Unidad Ejecutora - UE
artículos
Título:
Echinoderms diversity in the Southwestern Atlantic
Autor/es:
MARTINEZ, M. I.; ARRIBAS L. P.; BERECOECHEA J.J; BROGGER, M. I.; P.E. PENCHASZADEH
Revista:
REVISTA DE BIOLOGíA TROPICAL
Editorial:
REVISTA DE BIOLOGIA TROPICAL
Referencias:
Lugar: Turrialba; Año: 2015 vol. 63 p. 115 - 115
ISSN:
0034-7744
Resumen:
Since 2009 the B/O Puerto Deseado has been performing benthic exploration cruises along the Argentine Sea and adjacent waters including Antarctica. The aim of this work was to enhance the knowledge on the diversity of echinoderms based on samples taken on three expeditions along the Argentinean coast (35º-55ºS) and near the Antarctic Peninsula. The first campaign, Mejillón II (M-II; 2009), was carried out between 35º-39ºS and covered a depth range between 10 to 140 m. The second was part of the Summer Antarctic Campaign 2011 (CAV-III; 2011) that took place around the Antarctic Peninsula, South Shetland and South Orkney Islands (depth range between 67 to 754 m). The last cruise was the final stretch of the Summer Antarctic Campaign 2011 (CAV-IV; 2011), from 39º-55ºS and between 30-140 m depth. As result, 74 stations have been studied, of which 68 were found at least one echinoderm specimen. From the total number of stations, the occurrence percentages for each class were Asteroidea (68%), Echinoidea (64%), Ophiuroidea (55%), Holothuroidea (51%) and Crinoidea (20%). In the campaign M-II, echinoderms were presented in 94% of the sampled stations, being Echinoidea the most frequent (74%). Regarding CAV-III campaign, echinoderms were presented in all the stations sampled; Ophiuroidea was the most representative class in number of stations (100%). The lowest occurrence of echinoderms was found in CAV-IV campaign (82%), where Asteroidea was present in the 73% of the samples, and crinoids were absent.
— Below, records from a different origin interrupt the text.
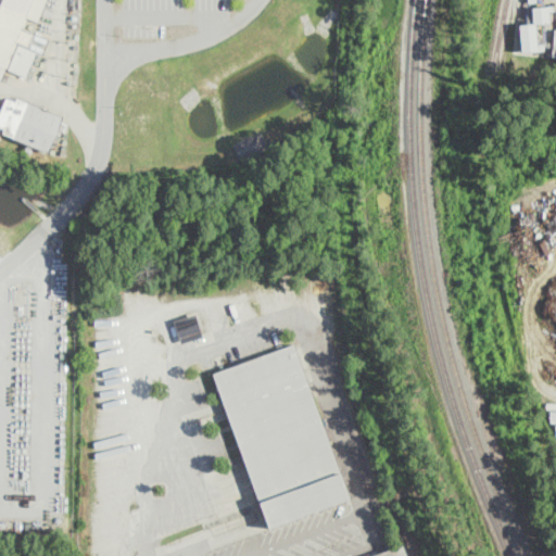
[(0,0),(47,0),(38,22),(28,19),(23,30),(35,36),(29,48),(19,43),(8,70),(3,67),(0,65),(0,0)]
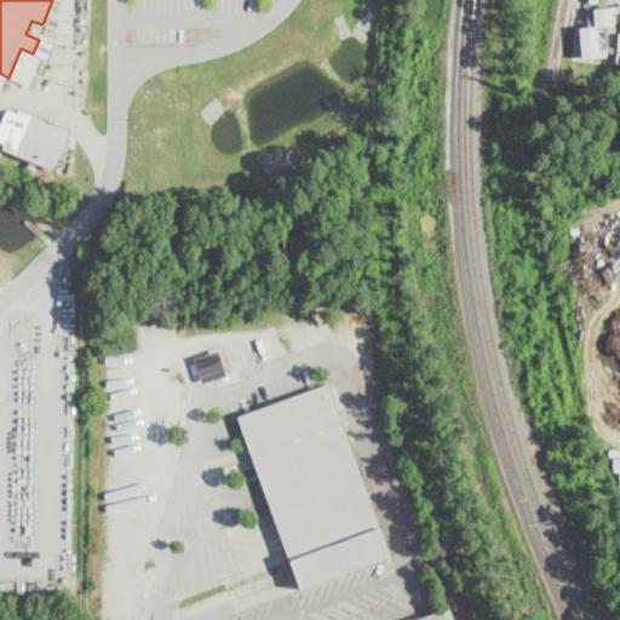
[(613,23),(612,6),(593,7),(595,24),(613,23)]
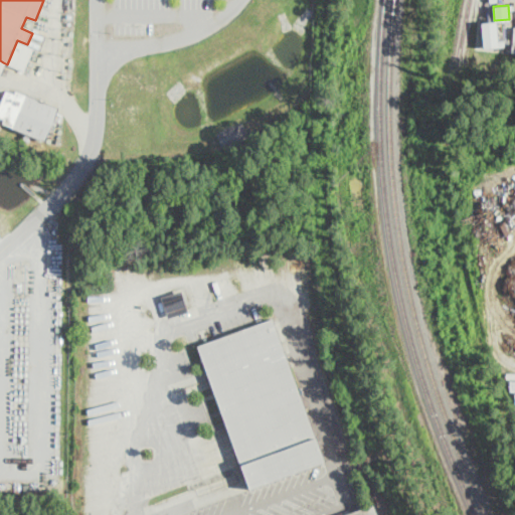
[(496,21),(481,21),(483,47),(497,46),(496,21)]
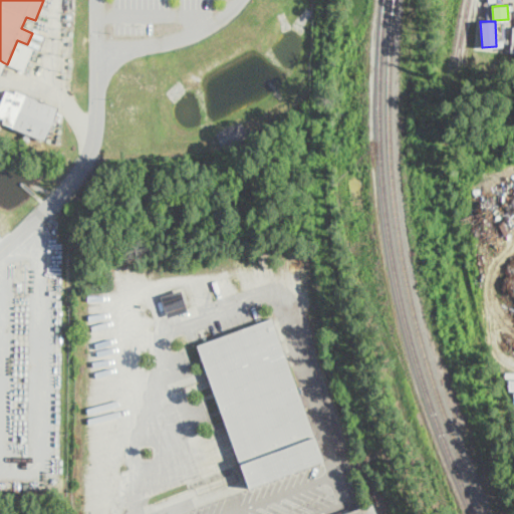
[(34,49),(25,70),(9,64),(18,42),(34,49)]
As conclusion, all the echinoderm classes were present in the Antarctic samples, and in 88% of the stations of M-II and CAV-IV, for Argentine Sea. Future projects will be focus on the study of the echinoderms species not yet described, as well as their interaction with other invertebrates, relatively unknown, but with high proportion in these benthic communities.